Like many, I only dream of finding a masterpiece in a thrift store, but as I'm not in the habit of scouring them, it's unlikely I'll find anything. But I do have friends who do, and their homes are full of interesting relics from these outings.
In Europe and America, it's a great pastime to frequent antique fairs and flea markets which I used to do in France when I was younger but not with any real passion. Now, I'm too lazy, and besides, I don't want anything more to clutter my home. But when I read about this story, my envy grows like Pinocchio's nose.

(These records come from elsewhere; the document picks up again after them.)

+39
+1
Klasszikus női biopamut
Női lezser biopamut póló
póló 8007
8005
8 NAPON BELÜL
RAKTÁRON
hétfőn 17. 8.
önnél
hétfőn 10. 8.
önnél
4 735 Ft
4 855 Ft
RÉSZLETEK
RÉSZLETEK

But I do know one success story. A friend in France picked up a smallish, dark, scruffy looking oil painting in an auction at the Hotel de Ventes in Aix, about fifty years ago. I think he paid about $US150 at the time. As he recounted it years later, all he seemed to think at the time was that it 'possessed a certain something' in it, but when he brought it home and cleaned it up bit he found a small signature in red on the bottom right corner; Renoir. He supposed that it was early, possibly of Renoir's mother. He showed it to Leo Marchutz, our mentor, who looked at it for a long while, then wisely asked, as if to no one:
"Who else could have done this?"
I can still this painting in my mind because he had several photos taken of it a few years later when I went to Sotheby's' in New York, to see what it might fetch there. That came to nothing. But I often saw it on a wall in his small home outside of Aix, and indeed with time, it had only seemed to grow more beautiful.
So, although I'm not a great fan of Andrew Wyeth's overall work, I respect him as a fellow artist. This picture, on the other hand, I find very striking, beautiful even the more time I spend looking at it.

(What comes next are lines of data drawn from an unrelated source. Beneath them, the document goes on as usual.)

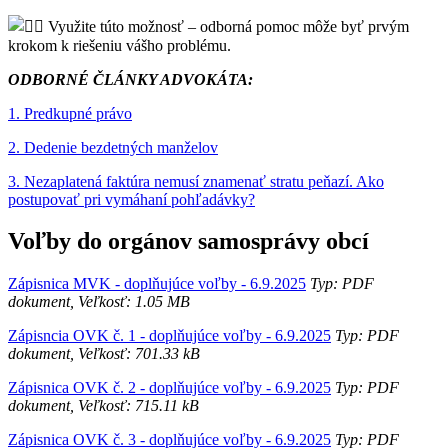
Využite túto možnosť – odborná pomoc môže byť prvým
krokom k riešeniu vášho problému.
ODBORNÉ ČLÁNKY ADVOKÁTA:
1. Predkupné právo
2. Dedenie bezdetných manželov
3. Nezaplatená faktúra nemusí znamenať stratu peňazí. Ako
postupovať pri vymáhaní pohľadávky?
Voľby do orgánov samosprávy obcí
Zápisnica MVK - doplňujúce voľby - 6.9.2025
Typ: PDF
dokument, Veľkosť: 1.05 MB
Zápisncia OVK č. 1 - doplňujúce voľby - 6.9.2025
Typ: PDF
dokument, Veľkosť: 701.33 kB
Zápisnica OVK č. 2 - doplňujúce voľby - 6.9.2025
Typ: PDF
dokument, Veľkosť: 715.11 kB
Zápisnica OVK č. 3 - doplňujúce voľby - 6.9.2025
Typ: PDF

Apparently, it was put up for auction recently at Bonham's and even sold for about 150K but the buyer (from Australia) reneged and never paid up. This happens a lot more than one would think in the smaller houses. That's a shame for the woman who bought it at the thrift shop because apparently being of modest means, that money would have changed her situation considerably.
Anyway, I really love this small picture not only because it possesses a particular luminosity in it that sets it apart from so much Painting, but also because there is a formal quality that harkens back to the early Renaissance. Here, there is light, not mere ‘lighting’ like employed for illustrations, but a real luminous set of relationships that create a unity of the whole picture. It is certainly also an upgrade to anything else I've ever seen of Andrew Wyeth's work which has always seemed to me to be more of a fine illustration than spontaneous Painting which I prefer.
As Leo had said about the Renoir, years earlier, I honestly don't imagine that there are (or ever were) too many painters in America capable of creating such complexity in an image.